More than 90% of patients with plantar fasciitis improve within 10 months of starting simple treatment methods. These may include:

  • Rest—The first step in reducing the pain is to decrease or stop the activities that make the pain worse. You may need to completely avoid any athletic activities where the feet pound on hard surfaces (for example, running or step aerobics).
  • Ice—Rolling your foot over a cold water bottle or ice for 20 minutes is effective. This can be done as often as 3 or 4 times a day.
  • Nonsteroidal anti-inflammatory medication (NSAIDs)—Drugs such as ibuprofen or naproxen may help relieve pain, inflammation and swelling. Most people are familiar with nonprescription NSAIDs such as aspirin and ibuprofin, however, whether using over-the-counter or prescription strength, they must be used carefully. Using these medications for more than one month should be reviewed with your primary care physician. If you develop acid reflux or stomach pains while taking an anti-inflammatory, be sure to talk to your doctor.
  • Exercise—Plantar fasciitis is aggravated by tight muscles in your feet and calves. Stretching the calves and plantar fascia is the most effective way to relieve the pain that accompanies this condition. If appropriate, a foot and ankle conditioning program may be recommended.
  • Cortisone (a type of steroid) injections—To reduce inflammation and pain, cortisone can be injected into the plantar fascia. However, multiple steroid injections can cause the plantar fascia to rupture (tear), which can lead to a flat foot and chronic pain, so your physician may limit the number of these you receive.
  • Supportive shoes and orthotics—Pain associated with standing and walking can be reduced by wearing shoes with thick soles and extra cushioning. As you step and your heel strikes the ground, a significant amount of tension is placed on the fascia, which causes microtrauma (tiny tears in the tissue). A cushioned shoe or insert reduces this tension and the microtrauma that occurs with every step.
  • Night splints—Most people naturally sleep with their feet pointed down.

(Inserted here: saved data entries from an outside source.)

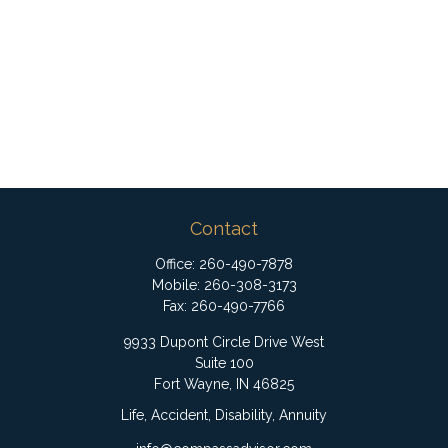
Contact
Office:
260-490-7878
Mobile:
260-308-3173
Fax:
260-490-7766
9933 Dupont Circle Drive West
Suite 100
Fort Wayne,
IN
46825
Life, Accident, Disability, Annuity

Because this position relaxes the plantar fascia, it is one of the reasons for morning heel pain. Wearing a splint that keeps the plantar fascia stretched while you sleep can help avoid this.

Surgery

Surgical treatment is usually considered only after 12 months of aggressive nonsurgical treatment.

  • Gastrocnemius recession—This is a surgical lengthening of the calf (gastrocnemius) muscles. Because tight calf muscles place increased stress on the plantar fascia, this procedure is useful for patients who still have difficulty flexing their feet, despite a year of calf stretches. In gastrocnemius recession, one of the two muscles that make up the calf is lengthened to increase the motion of the ankle.
  • Plantar fascia release—During this procedure, the plantar fascia ligament is partially cut to relieve tension in the tissue.

With any surgery there are some risks, and these vary from person to person. Complications are typically minor, treatable and unlikely to affect your final outcome. Your orthopaedic surgeon will speak to you prior to surgery to explain any potential risks and complications that may be associated with your procedure.